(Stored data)
►

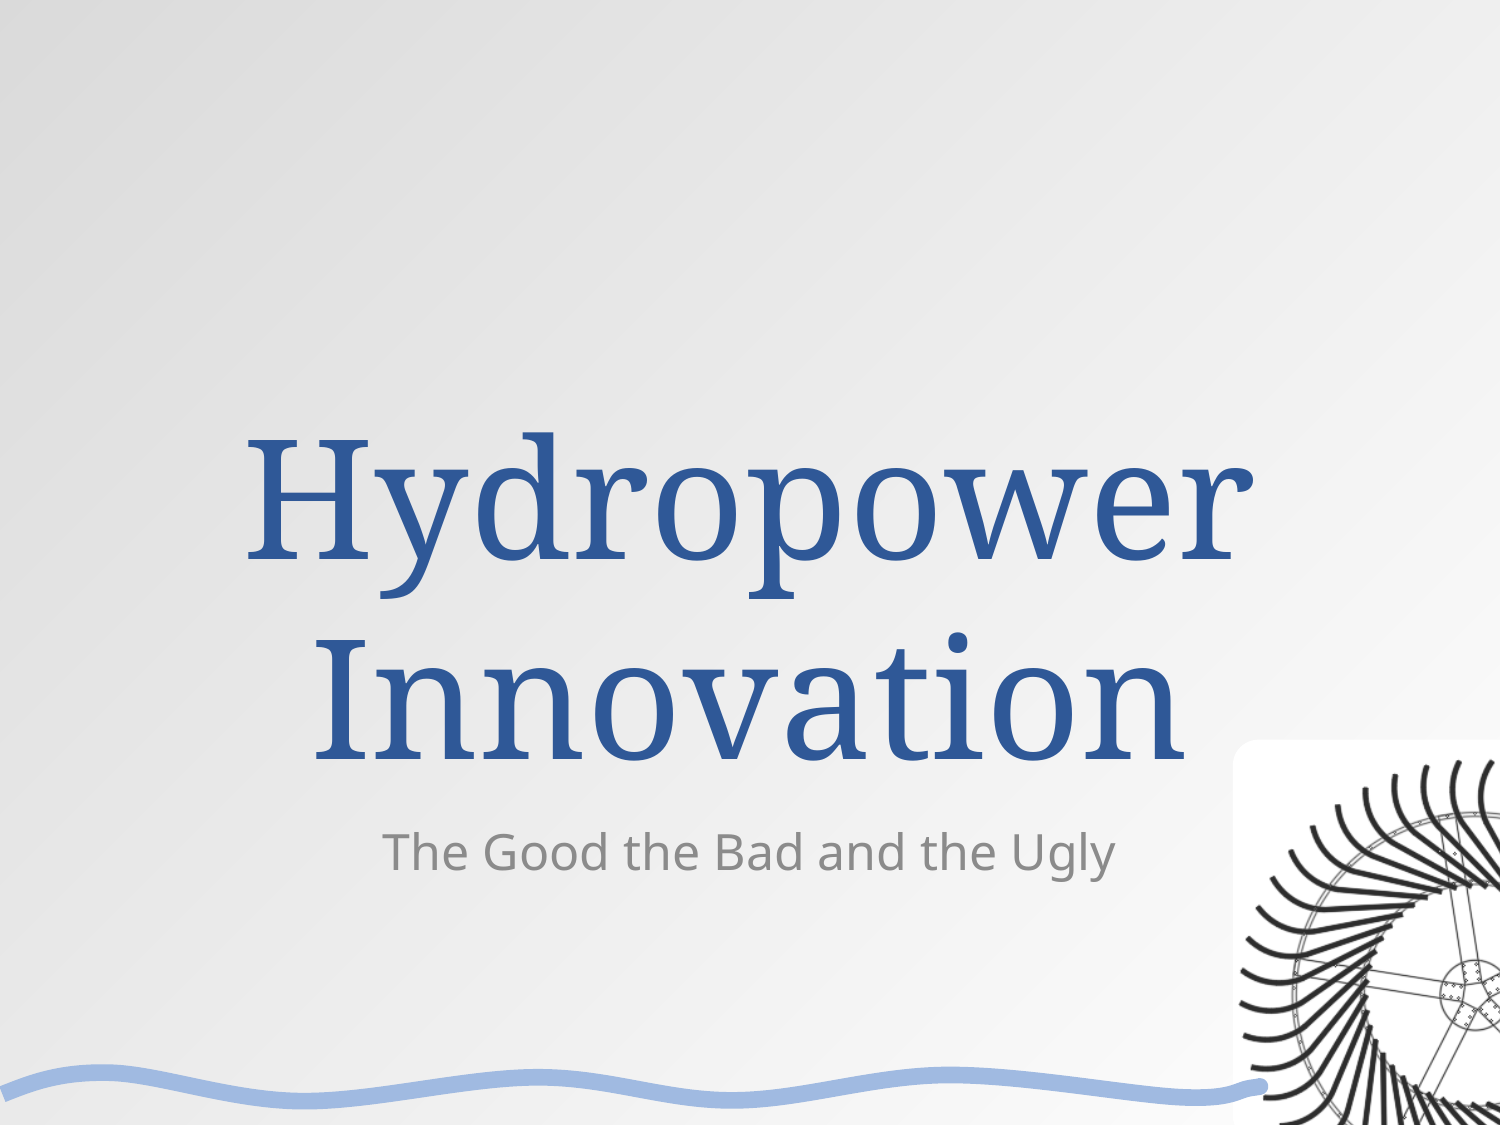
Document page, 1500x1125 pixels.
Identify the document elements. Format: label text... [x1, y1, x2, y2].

subtitle The Good the Bad and the Ugly [225, 812, 1275, 1013]
title Hydropower Innovation [112, 99, 1388, 800]
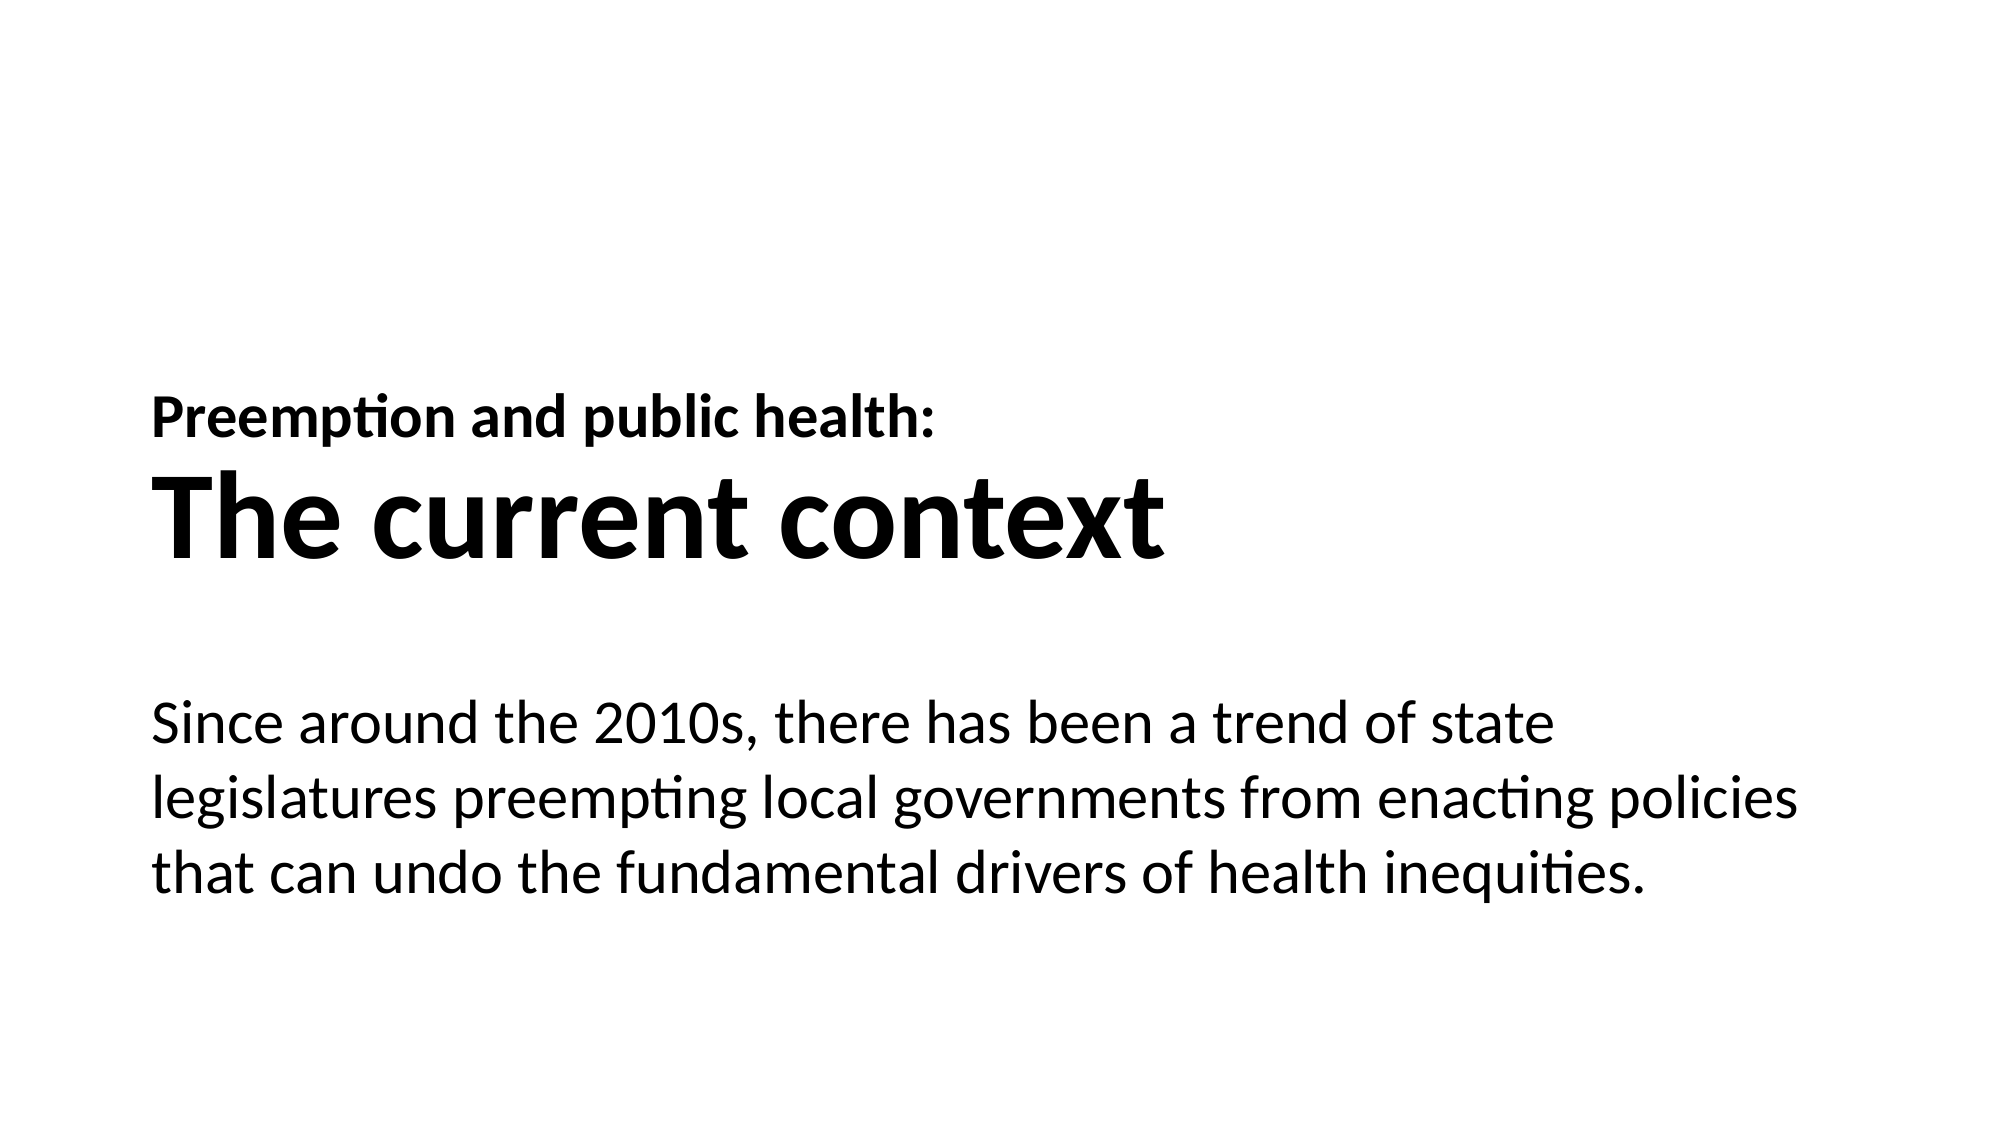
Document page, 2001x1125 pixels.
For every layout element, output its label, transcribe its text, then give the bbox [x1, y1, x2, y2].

list Since around the 2010s, there has been a trend of state legislatures preempting local governments from enacting policies that can undo the fundamental drivers of health inequities. [136, 673, 1862, 999]
title Preemption and public health: The current context [136, 135, 1862, 594]
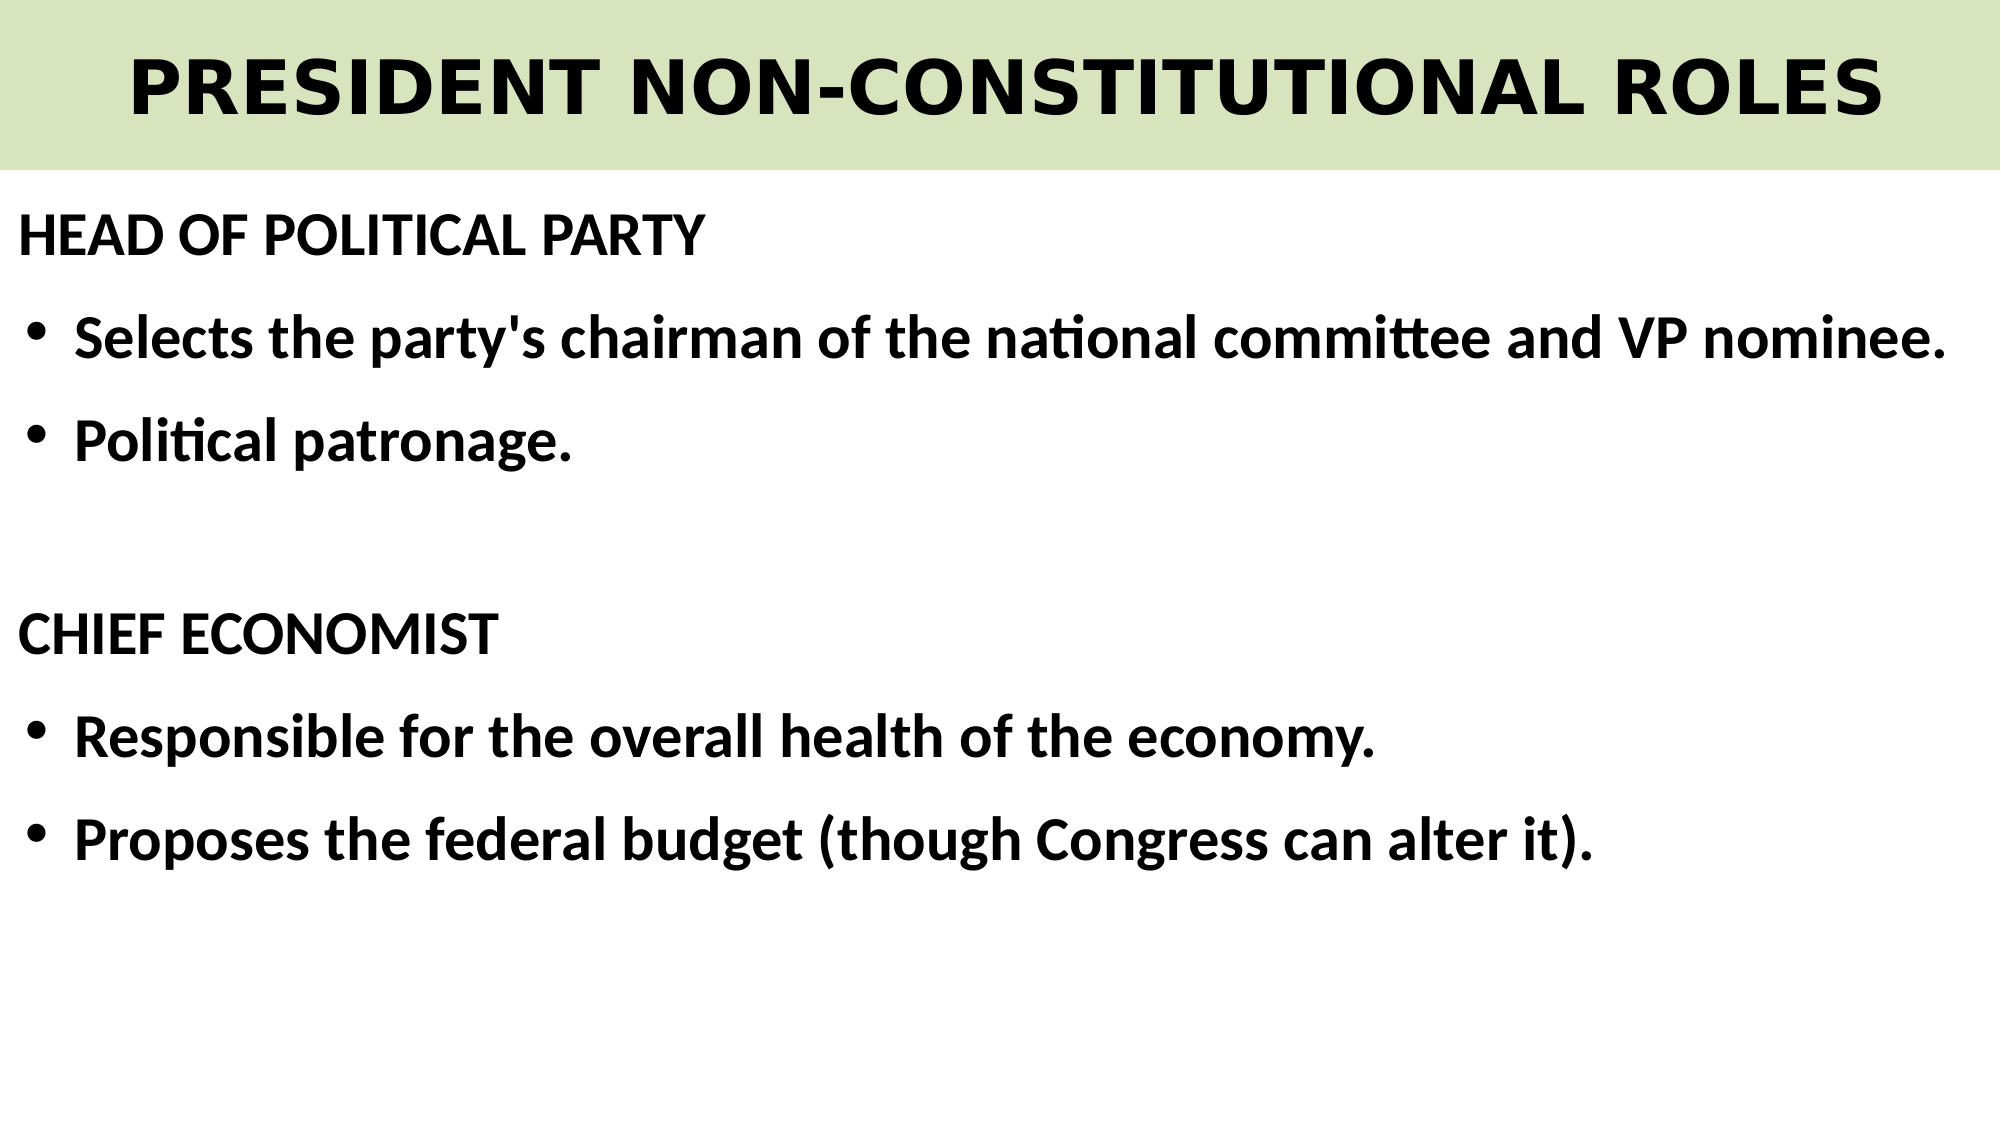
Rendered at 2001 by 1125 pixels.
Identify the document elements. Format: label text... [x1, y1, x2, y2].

text_box HEAD OF POLITICAL PARTY Selects the party's chairman of the national committee and VP nominee. Political patronage. CHIEF ECONOMIST Responsible for the overall health of the economy. Proposes the federal budget (though Congress can alter it). [16, 164, 2000, 873]
title PRESIDENT NON-CONSTITUTIONAL ROLES [12, 34, 2000, 228]
text_box [0, 0, 2000, 171]
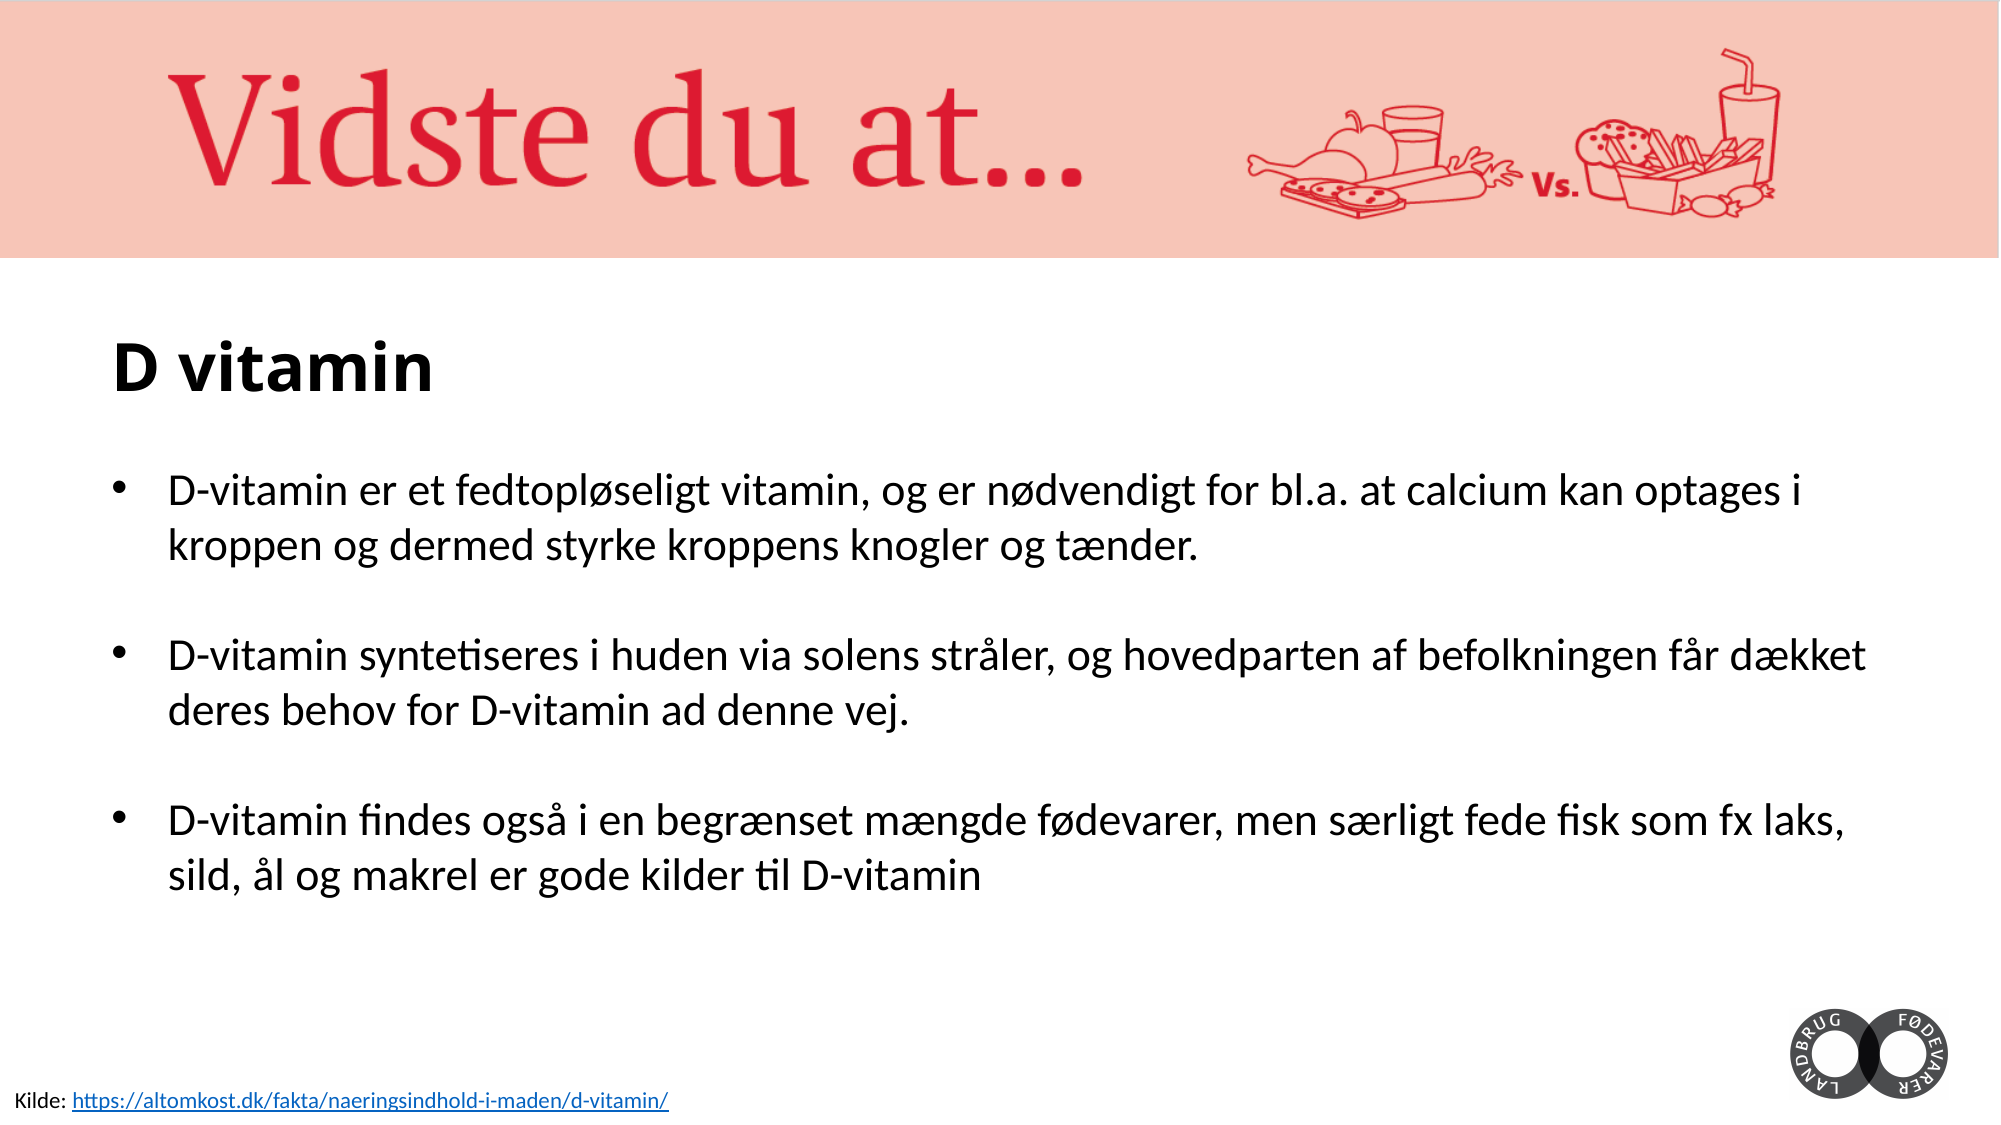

◄

Task objective: Output the entries exactly and keep every picture out of them.

Answer space:
Document page, 1500x1125 pixels.
Identify the document elements. Format: label text... [x1, y1, x2, y2].

subtitle The Good the Bad and the Ugly [225, 812, 1275, 1013]
title Hydropower Innovation [112, 99, 1388, 800]
Document page, 2001x1125 pixels.
For every layout element, output its label, transcribe its text, then give the bbox [x1, y1, x2, y2].

list Since around the 2010s, there has been a trend of state legislatures preempting local governments from enacting policies that can undo the fundamental drivers of health inequities. [136, 673, 1862, 999]
title Preemption and public health: The current context [136, 135, 1862, 594]
Rendered at 2001 by 1125 pixels.
Identify the document elements. Format: label text... [x1, y1, x2, y2].

text_box HEAD OF POLITICAL PARTY Selects the party's chairman of the national committee and VP nominee. Political patronage. CHIEF ECONOMIST Responsible for the overall health of the economy. Proposes the federal budget (though Congress can alter it). [16, 164, 2000, 873]
title PRESIDENT NON-CONSTITUTIONAL ROLES [12, 34, 2000, 228]
text_box [0, 0, 2000, 171]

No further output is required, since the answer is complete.